Timeless infinitude belongs to Mind

Overcoming the Tyranny of Time

Time was invented by mortals, but instead of serving them it often becomes a cruel and relentless tyrant. The limitations imposed by the belief of time impede, hinder, and slow down progress in untold ways. Time seems to tick away unrelentingly, encompassing the beliefs of human birth, growth, maturity, decay, death; it enters into all details of human existence. Mrs. Eddy defines "time" as "mortal measurements; limits, in which are summed up all human acts, thoughts, beliefs, opinions, knowledge; matter; error; that which begins before, and continues after, what is termed death, until the mortal disappears and spiritual perfection appears." Science and Health, p. 595;

God, Spirit, divine Mind, intelligence, cannot be limited by time, because God is infinite and infinity knows no time. The creation of man and the universe in seven days, as related in the book of Genesis, pictures the eternal completeness of spiritual ideas. Time has no place in spiritual ideas, because they always exist now. "Seven days" is a figure of speech suggesting the nowness, allness, and permanence of God. All that God created and blessed in those "seven days" was good and remains so. Mrs. Eddy writes: "The numerals of infinity, called seven days, can never be reckoned according to the calendar of time. These days will appear as mortality disappears, and they will reveal eternity, newness of Life, in which all sense of error forever disappears and thought accepts the divine infinite calculus." ibid., p. 520;

Christ Jesus' ministry affords proof of the utter nothingness of time. The records of his healings often contain the word "immediately." The Master saw man as God had made him.

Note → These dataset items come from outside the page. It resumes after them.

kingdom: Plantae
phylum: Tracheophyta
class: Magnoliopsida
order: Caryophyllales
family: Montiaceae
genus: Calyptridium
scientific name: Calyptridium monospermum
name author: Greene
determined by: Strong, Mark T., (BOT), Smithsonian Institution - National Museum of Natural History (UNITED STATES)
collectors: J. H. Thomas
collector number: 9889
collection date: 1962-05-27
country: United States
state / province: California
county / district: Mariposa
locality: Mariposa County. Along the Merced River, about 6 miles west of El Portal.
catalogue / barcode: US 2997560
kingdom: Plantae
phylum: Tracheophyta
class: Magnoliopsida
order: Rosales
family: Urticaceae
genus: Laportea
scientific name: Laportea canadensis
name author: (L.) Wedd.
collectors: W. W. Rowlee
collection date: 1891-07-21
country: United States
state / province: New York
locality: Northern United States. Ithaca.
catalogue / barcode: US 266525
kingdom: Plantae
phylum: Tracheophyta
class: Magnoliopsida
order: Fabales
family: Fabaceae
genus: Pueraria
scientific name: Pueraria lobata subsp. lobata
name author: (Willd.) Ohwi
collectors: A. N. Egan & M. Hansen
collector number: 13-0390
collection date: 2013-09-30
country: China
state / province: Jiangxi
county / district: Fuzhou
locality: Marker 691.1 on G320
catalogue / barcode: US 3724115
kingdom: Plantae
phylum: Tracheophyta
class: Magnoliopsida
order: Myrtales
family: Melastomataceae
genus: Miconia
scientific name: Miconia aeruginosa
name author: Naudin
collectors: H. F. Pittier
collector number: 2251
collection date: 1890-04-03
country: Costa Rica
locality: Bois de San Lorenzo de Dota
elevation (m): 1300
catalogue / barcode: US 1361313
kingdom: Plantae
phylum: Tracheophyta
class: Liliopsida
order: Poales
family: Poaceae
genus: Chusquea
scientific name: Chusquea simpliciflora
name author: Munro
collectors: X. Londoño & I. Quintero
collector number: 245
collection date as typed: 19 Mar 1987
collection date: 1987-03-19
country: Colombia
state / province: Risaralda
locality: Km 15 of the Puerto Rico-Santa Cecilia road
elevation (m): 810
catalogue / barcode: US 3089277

To the sick man at the pool of Bethesda he said, "Rise, take up thy bed, and walk." John 5:8; The Master did not argue either with the physical problem or with the length of time involved. This man had been suffering thirty-eight years. Jesus knew that his Father, God, was all-powerful, ever present; that He knew only now, the infinite present. Praying fully and often—living in the certainty of God's goodness— Jesus was ready for every call for help. The Apostle Paul expressed the same sense of immediate divine presence when he wrote to the Corinthians, "Behold, now is the accepted time; behold, now is the day of salvation." II Cor. 6:2; This salvation from sin, illness, and mortality is available to us today, through our increased understanding of Jesus' example and the spiritual unfoldment of Christian Science. "Jesus required neither cycles of time nor thought in order to mature fitness for perfection and its possibilities," Unity of Good, p. 11. Mrs. Eddy points out.